少し慌てながら、冷静を装いながら聞き返す。

もしかして、動揺していたのがばれた…?


「あいつ、すごい必死だったから…。男鹿のあんな表情、初めて見た」

落ち込んでいる様な葵の表情。
ズキッ‥と、心が痛んだ。
葵に嘘を吐いて、葵を悲しい気持ちにさせている。

そんな事したくない。
葵にはいつだって、あの優しい笑顔を浮かべていて欲しい。


嘘なんてつきたくない。
だけど、自分の気持ちを打ち明けて、葵の傍にいられなくなるのは、もっと嫌だ。
葵が悲しい表情を浮かべていても、本当の気持ちなんて口に出来ない。

全て自分の為にしかならない。
そんなのちゃんと解っている。

葵を傷つけたくない。
葵に嘘はつきたくない。

そうやって、自分の都合のいい様に解釈して、自分の身を守る為でしかないんだ。


男鹿が好き。


そんな葵の表情に、過去の事を話す気になんて到底なれない。
男鹿と桜子に接点があると解れば、絶対に今まで通りになんていかないから。
絶対に葵は気にしてしまう。
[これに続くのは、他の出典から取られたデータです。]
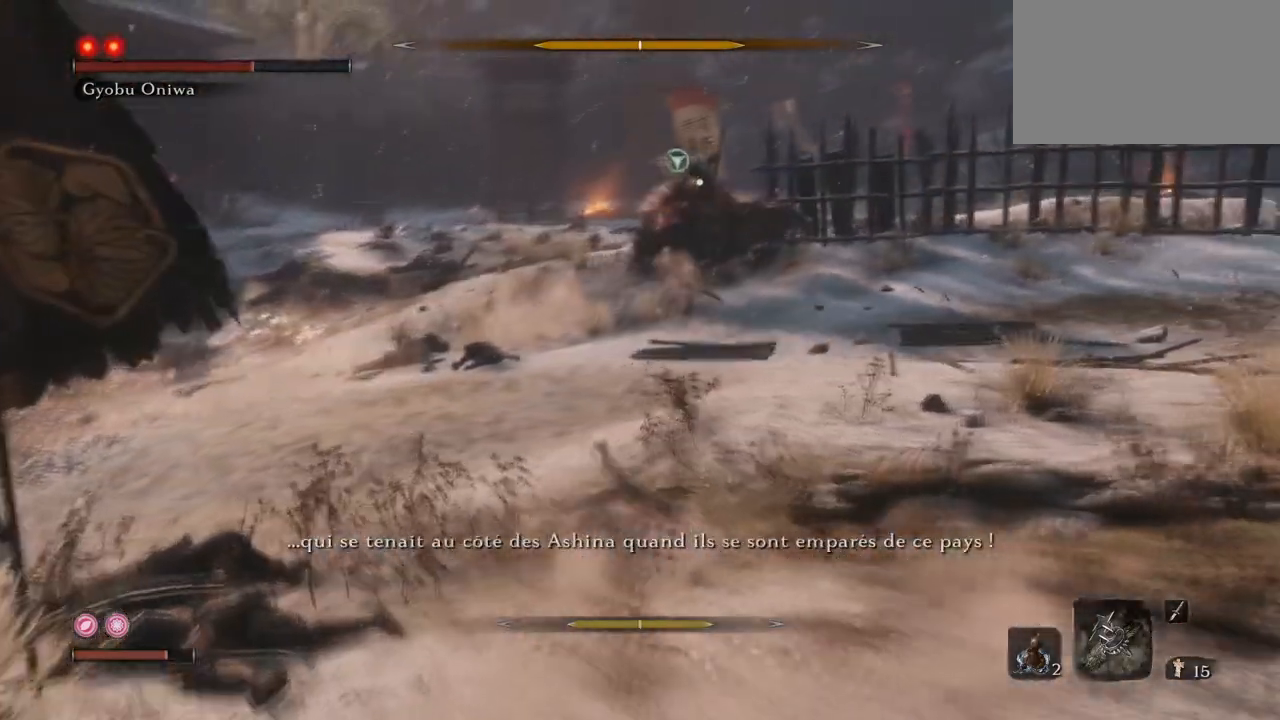
{"keys": ["d", "w"], "mouse": [], "events": [[351, "d", "down"]]}
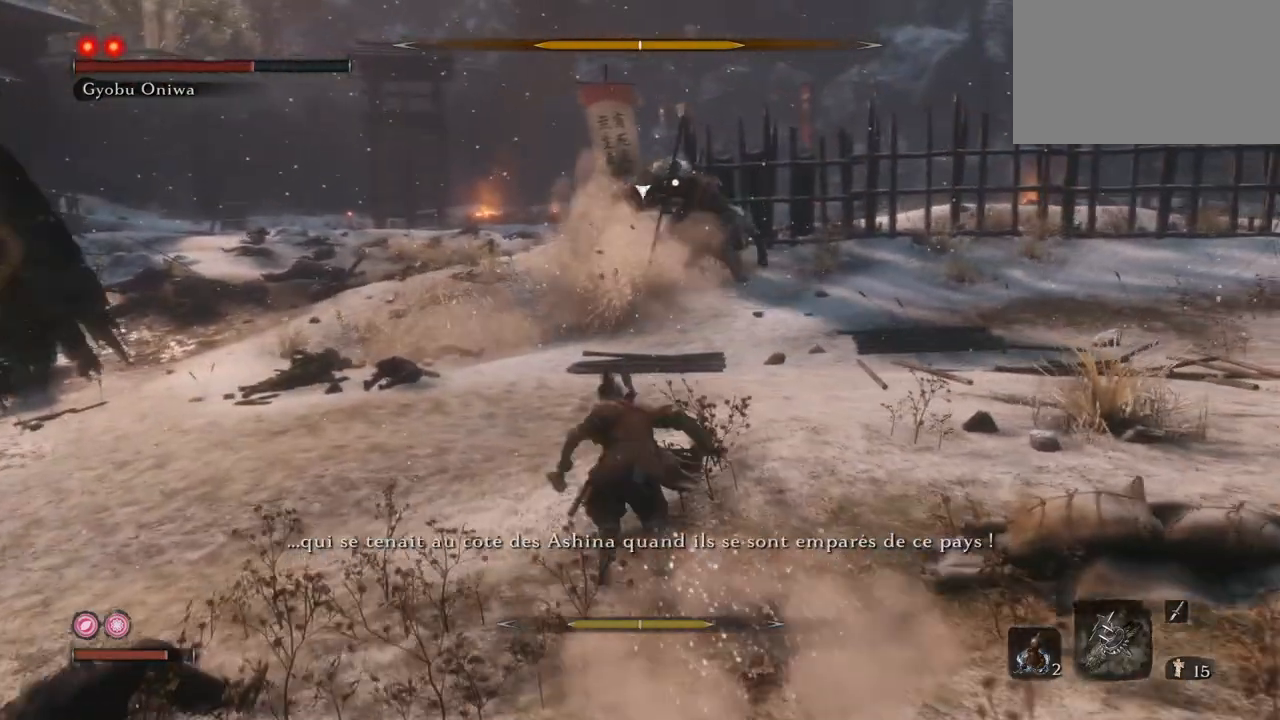
{"keys": ["w"], "mouse": [], "events": [[16, "d", "up"]]}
だから、何があっても言わない。
今は男鹿より、葵の方が大事。

「男鹿は、腕は立つけど馬鹿だって聞きました。だから、誰かと間違えてるんですよ」

「そう…」

有無を言わせない桜子の綺麗な笑顔に、葵は認めるしかない。
桜子がそう言っているんだから信じよう。これ以上強く追求できなくて、納得せざるを得ない。

「それより葵さん、教室戻りましょう」

「そうね」

葵も釣られて笑顔になる。
二人で歩き始めたら、葵はふと顔を上げた。

「あ、そうだ桜子。あんたいい加減敬語止めてよ。何だかむず痒くて」

一つしか違わない。しかも、中学からの付き合いなのに、いまだに敬語なのは気が引ける。
確かに、葵の方が年上。だけど、そんな細かい事を気にする程、器は小さくない。
年上年下関係なく、桜子とは親友になりたいと思っているのだ。

「いえ。葵さんは私の憧れの人です。敬って当たり前なんですよ」

葵に振り返った瞬間、さぁ…っと、風が吹き抜けた。
髪が風に弄ばれる。綺麗な笑顔を浮かべる桜子にドキッとした。

「あっ…」

同性でも顔を赤くしてしまうくらい、桜子は綺麗だ。
出会った時より、その美しさに拍車が掛かっていく。
こんな綺麗な人を、見間違えるなんてあるのだろうか…。

「葵さん、行きましょう」

「え、えぇ…」

桜子の言葉に、葵も歩き出す。
綺麗な瑠桜子に、憧れずにはいられない。
桜子は、葵に憧れているというが、葵だって桜子に憧れを抱いているのだ。
けどそれは、恥ずかしくて桜子にはまだ言えない…。